Sirius sighed. “That was before I made my last attempt to get custody of you. I still thought I could persuade James. And when we got him out of the house, then he sometimes acted more like his old self. But Quidditch was the only time that happened.”
“And then he kept you from coming around at all—”
“What about Remus Lupin?” Draco said, prodding Harry in the back as if to remind him that they had a vindictive article to publish.
“Only that he sometimes works for the Quibbler,” Sirius said, swinging a glass back and forth in his hand so hard Harry thought it would fly into the corner of the table and splinter in a second. “And publishes articles on the Continent the rest of the time. In werewolf-friendly publications, of course.”
Draco made a choking sound. “He’s a werewolf.”
“Yes, I rather thought you knew that,” Sirius drawled. “Either from your parents saying something about why it wasn’t suitable for me to be around anymore, or from the articles he published.”
Draco only shook his head, looking overwhelmed. Harry frowned a little. He remembered his mentor saying that werewolves were reviled even more than Squibs in the wizarding world, but he didn’t know much about them. “Would he be able to have—I don’t know, people pay attention to him, right? Even if he’s a werewolf?”

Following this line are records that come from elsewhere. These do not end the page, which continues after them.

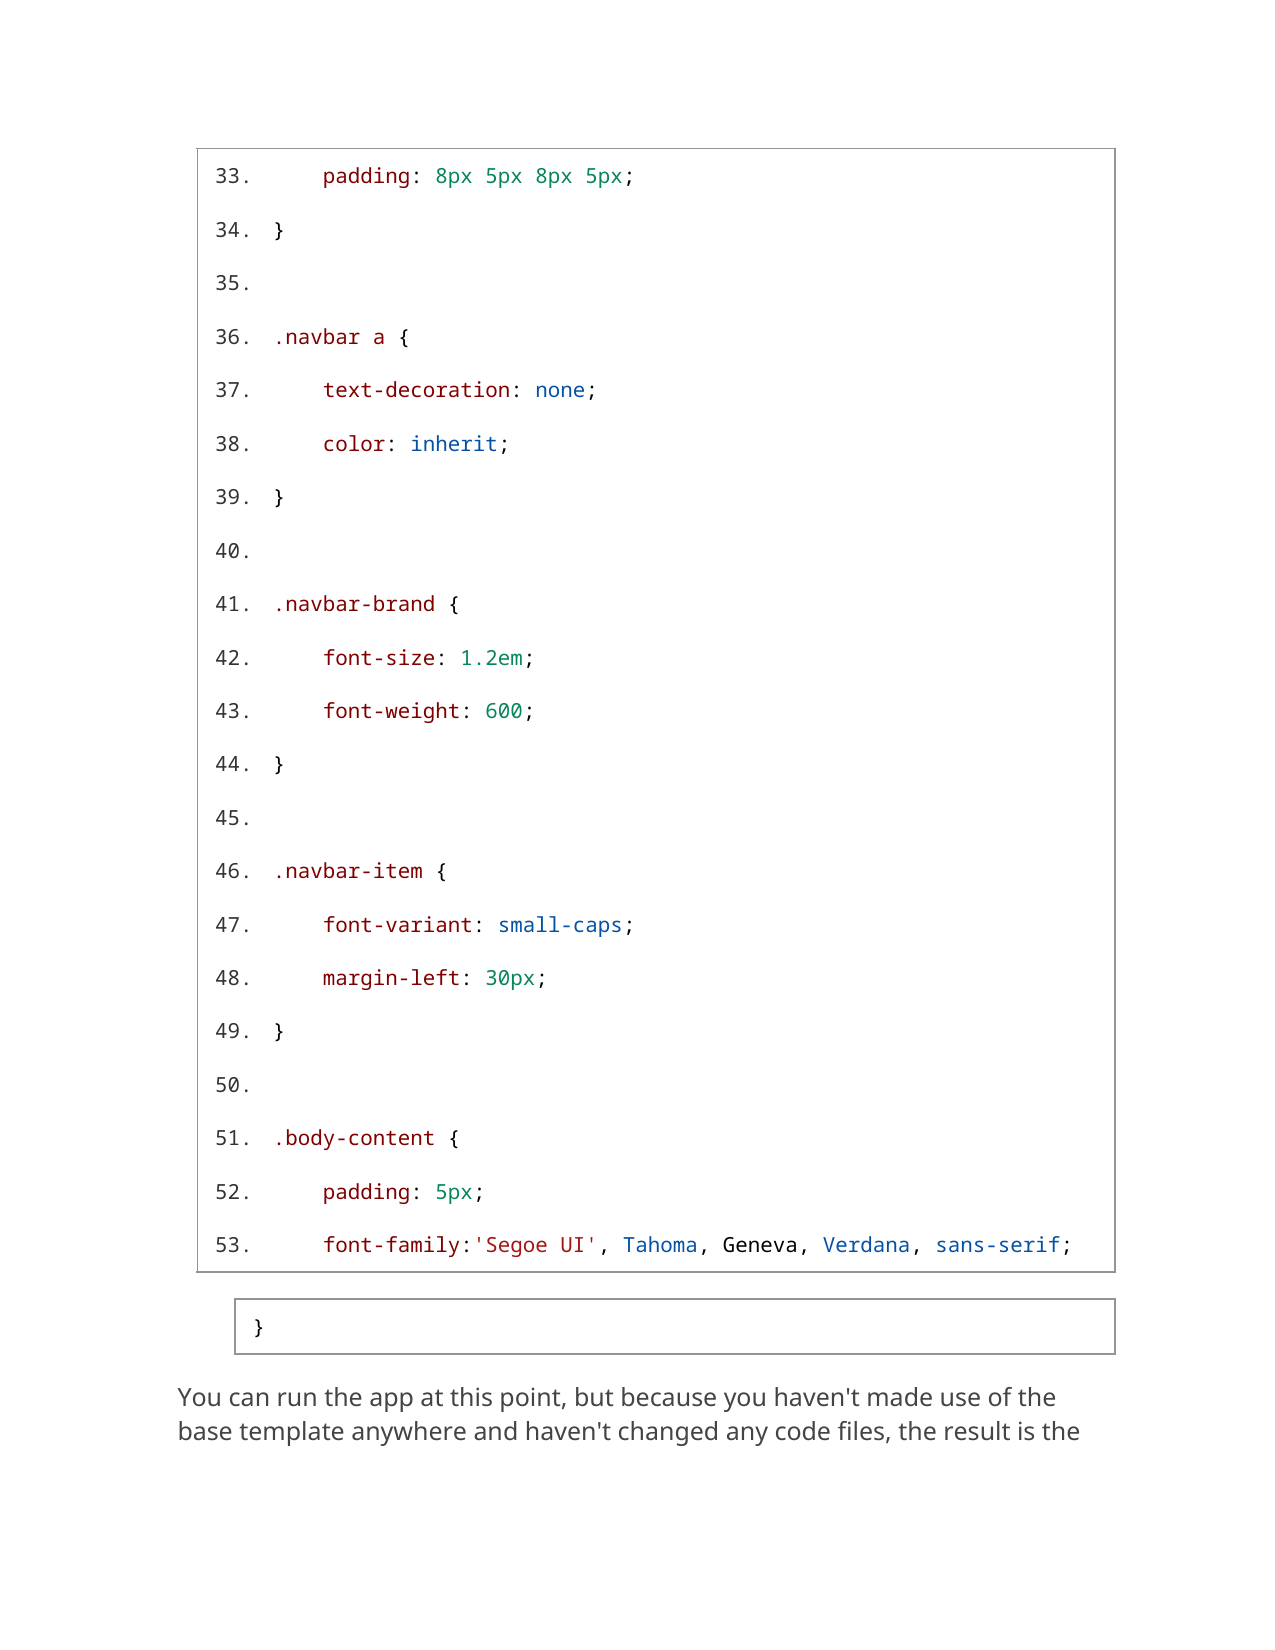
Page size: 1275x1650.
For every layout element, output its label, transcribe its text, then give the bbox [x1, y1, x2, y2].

list padding: 5px; [198, 1163, 1114, 1205]
list .navbar-brand { [198, 575, 1114, 618]
list } [198, 468, 1114, 511]
list .navbar-item { [198, 842, 1114, 885]
list .body-content { [198, 1109, 1114, 1152]
list } [198, 201, 1114, 243]
list } [198, 1003, 1114, 1045]
text } [236, 1300, 1114, 1353]
list font-variant: small-caps; [198, 896, 1114, 938]
list margin-left: 30px; [198, 949, 1114, 992]
list font-weight: 600; [198, 682, 1114, 724]
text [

“You had better pay attention to a werewolf if you don’t want to die.”
“Don’t talk about Remus that way,” Sirius snapped, and flicked his fingers so hard against the back of Draco’s hand that Draco jumped. Harry chuckled, which he knew wasn’t nice, but Draco’s wounded look made any non-niceness worth it.
“Yes, people respect Remus,” Sirius continued. “Not every country is as bigoted about werewolves as we are. And it would make him all the more listened to because he used to be James and Lily’s friend, and not everyone has forgotten that. It’s one of those things James turned his back on to fit in with the proper pure-bloods.” He was looking at Draco again, his sneer slight but there. Then he turned to Harry. “Are you sure you want to marry him? I could find you a nice Muggleborn boy who would still totally shock your parents.”
“Bond.”
“Yes, I reckon you do want to marry-bond him, you’re talking like him, even,” Sirius said, and rolled his eyes. Then he grinned. “What we really ought to do is present it as supportive.”
“Of the Potters?” Draco sounded like he was about to sick up.
“Empty your little porcelain head of all those pure-blood fantasies you might be having,” said Sirius. “No, I mean you and me being supportive of Harry.”
Harry wasn’t sure where it came from, but suddenly the perfect picture was in his mind. “You mean—like, I’m sitting in a chair in the photograph, and the article says I’m talking softly about how they threw me away and convinced me I was evil for most of my life? And Draco is standing behind me and patting my shoulder, and you’re sitting off to the side looking furious and saying, ‘That’s right’ sometimes? And then I start telling the story of how Draco taught me I was a wizard, and I came back to life, and it turned out to be my sister after all, and my parents disowned me for no reason, and we come off looking triumphant and totally in the right and they look like they’re idiots?”
Sirius laughed like a bear, clapped his hands, ducked the skillet that came soaring out of the kitchen, and shouted, “We’ll make a Marauder of you yet!”